Monday, Apr. 08, 1957

Married. Olga Fikotova, 24, dark-eyed Czechoslovakian Olympic discus-hurling champ (a record 176 ft. 1 1/2 in.); and U.S. Olympic Team's Harold Connolly, 25, hammer-throw gold medalist and world-record holder (224 ft. 10 1/2 in.); in Prague.

Married. Edward H. Litchfield, 42, chancellor of the University of Pittsburgh, educator, businessman (TIME, Jan. 7), who was called to Germany by General Lucius D. Clay to direct the postwar program to re-establish German political unity; and Mary Carolyn Morrill, 31, sometime Government employee; he for the second time, she for the first; in Hiawatha, Kans.

Died. Eugene (Gene) Lockhart, 64, versatile character actor of stage (The Handy Man, Death of a Salesman) and screen (Algiers, Going My Way), father of Actress June Lockhart (For Love or Money); of a coronary thrombosis; in Santa Monica, Calif.

Died. Christopher Darlington Morley, 66, bearded poet, essayist, critic, playwright, author of some 50 books (Parnassus on Wheels, The Haunted Bookshop, Thunder on the Left, Kitty Foyle); of a cerebral thrombosis after a long illness; in Roslyn Heights, N.Y. Twice editor of Bartlett's Familiar Quotations (1937, 1948), authority on Joseph Conrad, Kit Morley also delighted in daffy verse, wrote LIFE'S editor on a Battle of Britain story (1941) in which the battlefield 80 miles long, 38 wide and from five to six high was described as a "cube":

Editor in Geometry you're a rube!

Putt yourself together, excellent biped--On page 71 you call a "cube" What should be a parallelepiped.

Died.

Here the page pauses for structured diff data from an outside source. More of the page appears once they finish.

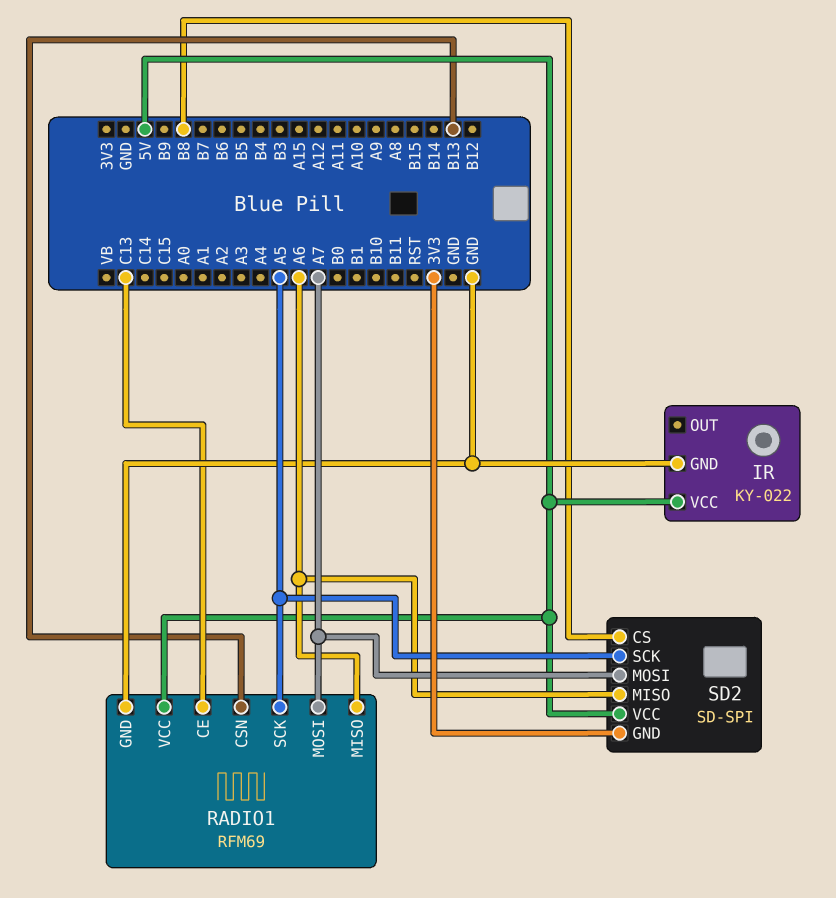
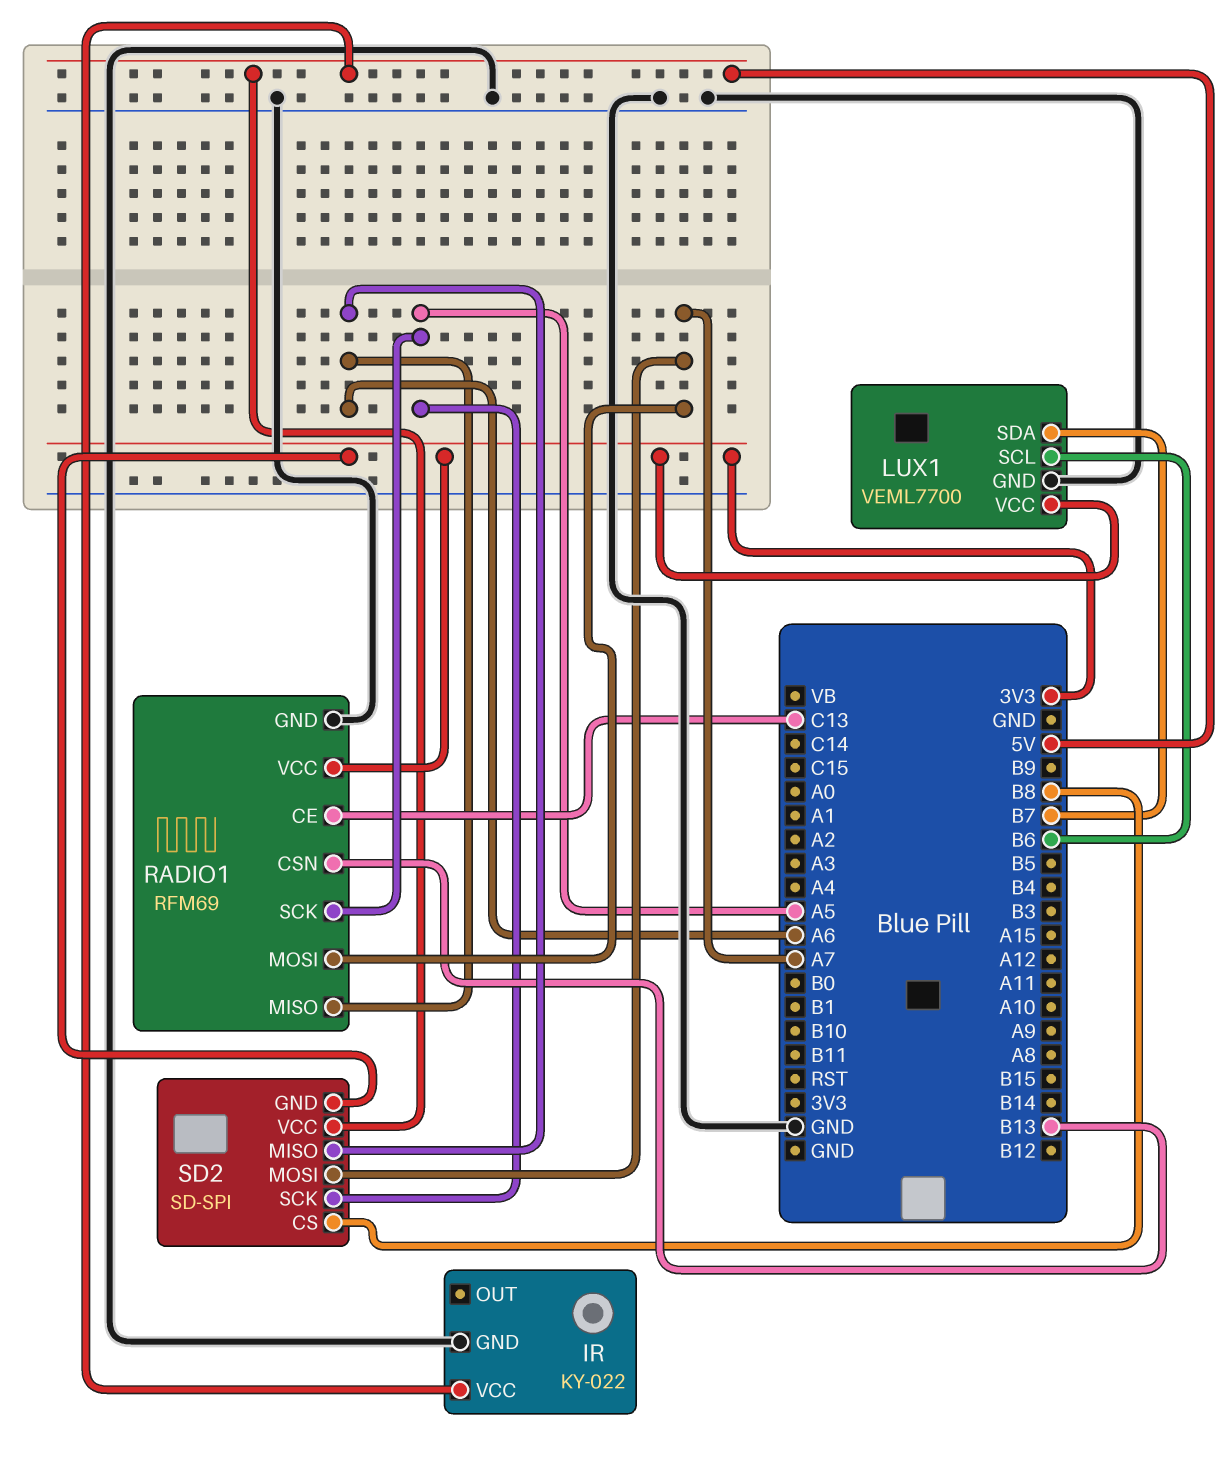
LUX1: none -> VEML7700
LUX1 pin GND: none -> GND
LUX1 pin SCL: none -> B6
LUX1 pin SDA: none -> B7
LUX1 pin VCC: none -> 3V3
RADIO1 pin VCC: 5V -> 3V3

Murray W. Garsson, 67, sometime millionaire munitions maker and financier, who was convicted in 1947 in a bribery and conspiracy scandal involving Government war contracts, served 19 months in prison (1949-51), and ended his days homeless, borrowing small sums from his doctor for barbiturates; of a brain hemorrhage; in New York City. At war's end Garsson and his brother Henry, a consulting engineer, pasted together a paper empire (once valued at $78 million) of contracts for shells, mortars and aircraft parts, worked with lavish expense accounts through the chairman of the House Military Affairs Committee, Kentucky's Representative Andrew ("Handy Andy") Jackson May, who was convicted with them.

Died. Joyce Cary, 68, Anglo-Irish novelist (Herself Surprised, To Be a Pilgrim) whose tenth novel, The Horse's Mouth, written when he was 54, first brought him broad recognition as a major writer, who worked to the end despite a rare, fatal nerve disease which struck (1954) and progressively paralyzed him; in Oxford, England. Propped up in his wheelchair or bed, with his arm supported by a rope, his pen tied to his hand, he faced death calmly, worked until his limbs were useless, then dictated until his power of speech was gone.

Died. Edouard Herriot, 84, three times (1924, '26, '32) Premier of France, whose career stretched over half a century, paralleled the Third Republic; in Lyon. Elected mayor of Lyon at 33, a Senator at 40, witty, erudite, pipe-puffing Herriot became a Senate rival to the fiery Georges Clemenceau; with British Socialist and Visionary Ramsay MacDonald, introduced the "Geneva Protocol" into the League of Nations, a first international attempt to outlaw aggression; canceled (1932) the German reparations agreements and plunged France soon after into such deep financial troubles that despite his efforts France repudiated its U.S. debts. He irresolutely stuck to Marshal Petain's Cabinet in 1940, but two years later protested the twisting of the constitution into a dictatorship, was arrested by the Nazis and held until near war's end, when he politely refused the offer of Pierre Laval to form a provisional government.

Died. John Butler (Jack B.) Yeats, 85, younger brother of the late Poet William Butler Yeats and Ireland's leading painter, known for his canvases filled with tinkers, tavern loafers, pirates and circus performers idling about Dublin's streets; in Dublin.